» **Instructions to follow**: An exact transcription of all the records is required, minus the images.

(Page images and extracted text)
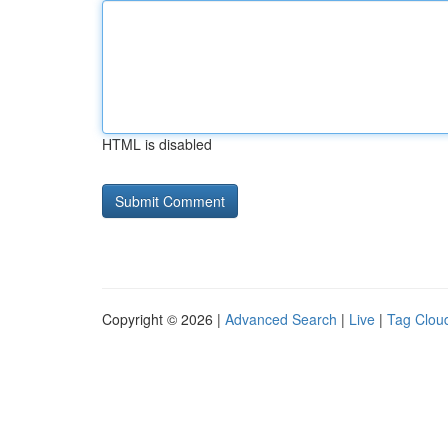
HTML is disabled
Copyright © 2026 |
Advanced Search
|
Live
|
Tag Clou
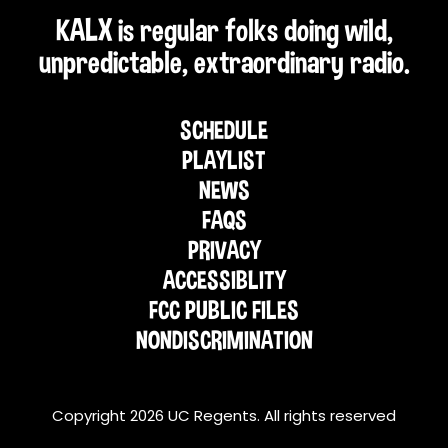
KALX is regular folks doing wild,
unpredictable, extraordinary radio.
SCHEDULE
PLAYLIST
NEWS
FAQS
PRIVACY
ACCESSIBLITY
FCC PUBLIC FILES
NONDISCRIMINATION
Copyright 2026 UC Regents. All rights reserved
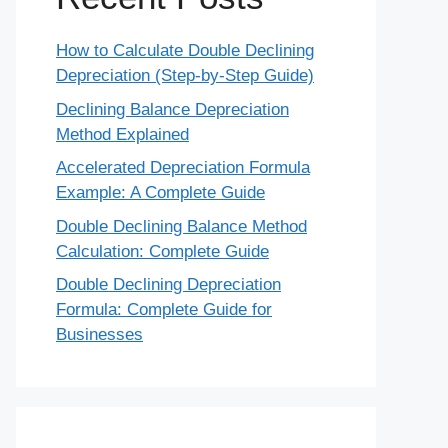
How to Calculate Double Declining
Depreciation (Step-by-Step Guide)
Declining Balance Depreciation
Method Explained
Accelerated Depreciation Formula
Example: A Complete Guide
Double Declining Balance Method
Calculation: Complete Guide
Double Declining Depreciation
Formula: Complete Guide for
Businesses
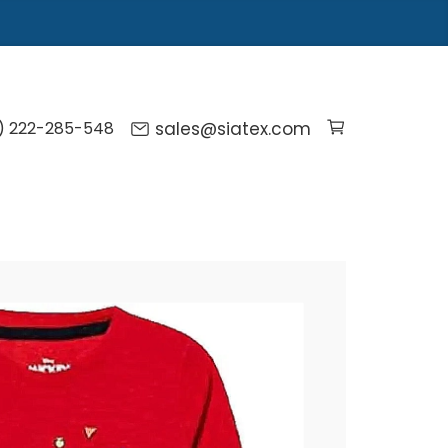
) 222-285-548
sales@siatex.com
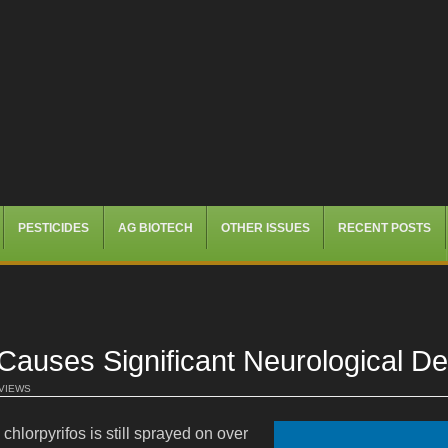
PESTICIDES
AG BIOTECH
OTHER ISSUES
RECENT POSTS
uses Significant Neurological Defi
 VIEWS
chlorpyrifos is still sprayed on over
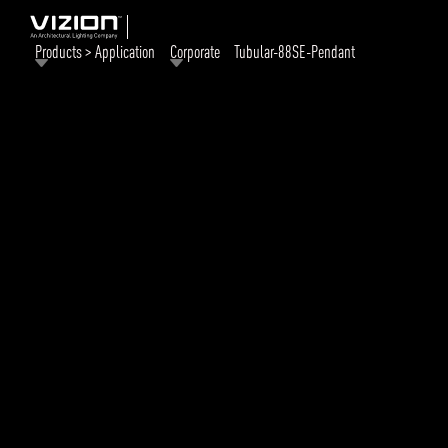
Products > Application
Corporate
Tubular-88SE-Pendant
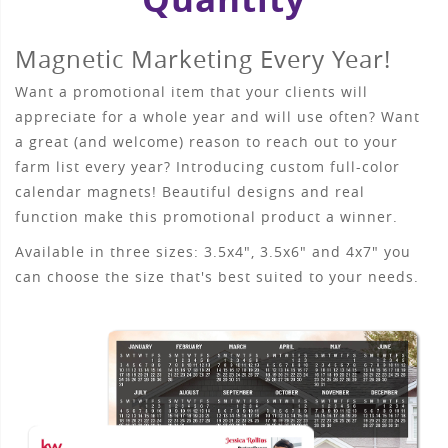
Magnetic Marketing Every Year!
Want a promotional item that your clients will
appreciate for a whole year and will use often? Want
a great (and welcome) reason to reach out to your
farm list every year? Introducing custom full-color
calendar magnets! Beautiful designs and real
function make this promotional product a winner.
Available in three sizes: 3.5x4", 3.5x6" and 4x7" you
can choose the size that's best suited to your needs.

» **Output of the task**:
HTML is disabled
Copyright © 2026 |
Advanced Search
|
Live
|
Tag Clou
KALX is regular folks doing wild,
unpredictable, extraordinary radio.
SCHEDULE
PLAYLIST
NEWS
FAQS
PRIVACY
ACCESSIBLITY
FCC PUBLIC FILES
NONDISCRIMINATION
Copyright 2026 UC Regents. All rights reserved
How to Calculate Double Declining
Depreciation (Step-by-Step Guide)
Declining Balance Depreciation
Method Explained
Accelerated Depreciation Formula
Example: A Complete Guide
Double Declining Balance Method
Calculation: Complete Guide
Double Declining Depreciation
Formula: Complete Guide for
Businesses
) 222-285-548
sales@siatex.com
PESTICIDES
AG BIOTECH
OTHER ISSUES
RECENT POSTS
uses Significant Neurological Defi
 VIEWS
chlorpyrifos is still sprayed on over
Products > Application
Corporate
Tubular-88SE-Pendant
Magnetic Marketing Every Year!
Want a promotional item that your clients will
appreciate for a whole year and will use often? Want
a great (and welcome) reason to reach out to your
farm list every year? Introducing custom full-color
calendar magnets! Beautiful designs and real
function make this promotional product a winner.
Available in three sizes: 3.5x4", 3.5x6" and 4x7" you
can choose the size that's best suited to your needs.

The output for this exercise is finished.